Der Herr erteilte den Aposteln Befehle, die Er ihnen erst geben konnte, als Er sie durch seinen Tod und seine Auferstehung in eine neue Stellung versetzt hatte.

Aber nicht nur das, Er hat sich ihnen auch «nach seinem Leiden in vielen sicheren Kennzeichen lebend dargestellt, indem er ihnen vierzig Tage hindurch erschien und über die Dinge redete, die das Reich Gottes betreffen». Diese Stelle schliesst sich wiederum an das Ende des Evangeliums Lukas an, wo der Herr die Jünger mit so viel deutlichen Beweisen überzeugt, dass Er derselbe ist wie vor seinem Tod. Um ihnen jeden Zweifel zu nehmen, lässt Er sich herab und isst vor ihnen, obwohl Er keine Nahrung nötig hatte, da ja sein Leib geistig war. Während vierzig Tagen wurden den Jüngern also alle Beweise der Auferstehung Jesu gegeben. Der Apostel Paulus zählt in 1. Korinther 15,38 einige dieser Beweise auf.

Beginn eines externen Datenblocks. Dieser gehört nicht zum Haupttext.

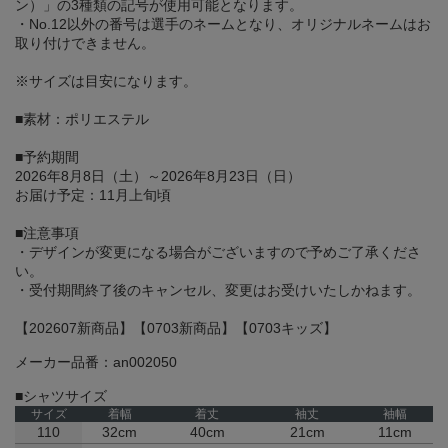
ン）」の3種類の記号が使用可能となります。
・No.12以外の番号は選手のネームとなり、オリジナルネームはお
取り付けできません。
※サイズは目安になります。
■素材：ポリエステル
■予約期間
2026年8月8日（土）～2026年8月23日（日）
お届け予定：11月上旬頃
■注意事項
・デザインが変更になる場合がございますので予めご了承くださ
い。
・受付期間終了後のキャンセル、変更はお受けいたしかねます。
【202607新商品】【0703新商品】【0703キッズ】
メーカー品番：an002050
■シャツサイズ
サイズ
着幅
着丈
袖丈
袖幅
110
32cm
40cm
21cm
11cm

Die Zahl vierzig versinnbildlicht eine vollkommene Zeit der Vorbereitung oder der Prüfung, also einen genügend langen Zeitabschnitt, in dem Gott offenbaren kann, was Er zeigen will. Das Volk Israel war vierzig Jahre lang in der Wüste. Mose lebte vierzig Jahre lang am Hof Pharaos. Die Prüfung des Menschen dauerte vierzig Jahrhunderte. Die vierzig Tage der Versuchung des Herrn liessen die Vollkommenheit seines Gehorsams sichtbar werden. Und so fort. So wurde es auch in vierzig Tagen völlig offenbar, dass der Herr auferstanden war. Sie konnten Ihn sehen und berühren (Lk 24,39). Seine Auferstehung war also nicht geistig, wie gewisse Theologen lehren.

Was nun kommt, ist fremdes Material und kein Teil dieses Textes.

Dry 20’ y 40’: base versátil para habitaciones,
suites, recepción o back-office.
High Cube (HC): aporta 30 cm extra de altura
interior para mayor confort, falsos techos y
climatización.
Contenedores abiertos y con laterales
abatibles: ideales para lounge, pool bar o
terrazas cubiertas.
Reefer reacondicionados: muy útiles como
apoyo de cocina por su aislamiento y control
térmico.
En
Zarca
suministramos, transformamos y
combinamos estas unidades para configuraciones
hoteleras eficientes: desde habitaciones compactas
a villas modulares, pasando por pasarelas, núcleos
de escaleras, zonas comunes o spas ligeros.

Es war von grösster Wichtigkeit, dass die Auferstehung Christi durch viele Augenzeugen bestätigt wurde, denn das Christentum, diese neue und himmlische Tatsache, gründet sich auf die Auferstehung. Sie lässt als Ergebnis des Sieges, den Christus über den Tod errungen hat, alles hinter sich zurück, was zum verlorenen Menschen, zum Sünder gehörte und führt uns durch den Glauben in eine ganz neue Stellung ein. Auf der Tatsache der Auferstehung ruht die Erfüllung aller Ratschlüsse Gottes in Bezug auf den Himmel und die Erde. Auch besitzen wir durch sie die Gewissheit, dass unsere Sünden vergeben sind.

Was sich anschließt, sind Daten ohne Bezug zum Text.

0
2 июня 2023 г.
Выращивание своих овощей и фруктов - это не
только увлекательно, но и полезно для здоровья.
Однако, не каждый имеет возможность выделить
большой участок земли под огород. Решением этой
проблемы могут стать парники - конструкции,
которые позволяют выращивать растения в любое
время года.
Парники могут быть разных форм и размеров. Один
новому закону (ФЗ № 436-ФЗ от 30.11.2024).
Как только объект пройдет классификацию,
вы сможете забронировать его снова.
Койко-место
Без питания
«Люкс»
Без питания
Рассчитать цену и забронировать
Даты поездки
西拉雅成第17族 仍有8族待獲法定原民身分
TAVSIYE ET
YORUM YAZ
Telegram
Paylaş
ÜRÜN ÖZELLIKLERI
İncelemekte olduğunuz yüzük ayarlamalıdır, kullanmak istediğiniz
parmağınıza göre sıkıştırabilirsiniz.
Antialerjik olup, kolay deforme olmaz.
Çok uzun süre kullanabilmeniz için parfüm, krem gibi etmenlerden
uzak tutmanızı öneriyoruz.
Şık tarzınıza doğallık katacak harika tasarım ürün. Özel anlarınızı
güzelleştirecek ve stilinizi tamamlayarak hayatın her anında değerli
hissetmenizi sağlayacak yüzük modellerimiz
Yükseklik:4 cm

In diesem Kapitel finden wir einen Christus, der gelitten hat, einen Christus, der auferstanden ist und in den Himmel emporgehoben wurde, und auch einen Christus, der ebenso wiederkommen wird, wie sie Ihn in den Himmel hingehen sahen. Es wird uns hier erzählt, wie Er den Aposteln Weisungen erteilt und sich ihnen lebendig darstellt, damit sie seine Auferstehung bestätigen können, ferner, wie Er sich mit ihnen über die Dinge unterredet, die das Reich Gottes betreffen.

Das Reich Gottes ist der neue Zustand der Dinge, in die der Mensch durch die Neugeburt eingetreten ist, eine Ordnung von Dingen, die Gott unterworfen sind und seinem Wesen entsprechen, das in Christus offenbart worden ist. Es ist ein Reich, in dem die sittlichen Wesenszüge Gottes anerkannt und aufrechtgehalten werden. Lukas spricht meistens von diesem Reich. Christus war der Ausdruck davon. Es war in seiner Person anwesend. Auch Paulus verkündigte es (Apg 20,25). Der Herr konnte sich mit seinen Jüngern nicht über das Reich in Herrlichkeit unterreden, aber über die sittlichen Wesenszüge des Reiches, zu dem sie gehörten, und das sie in der Welt verkündigen sollten.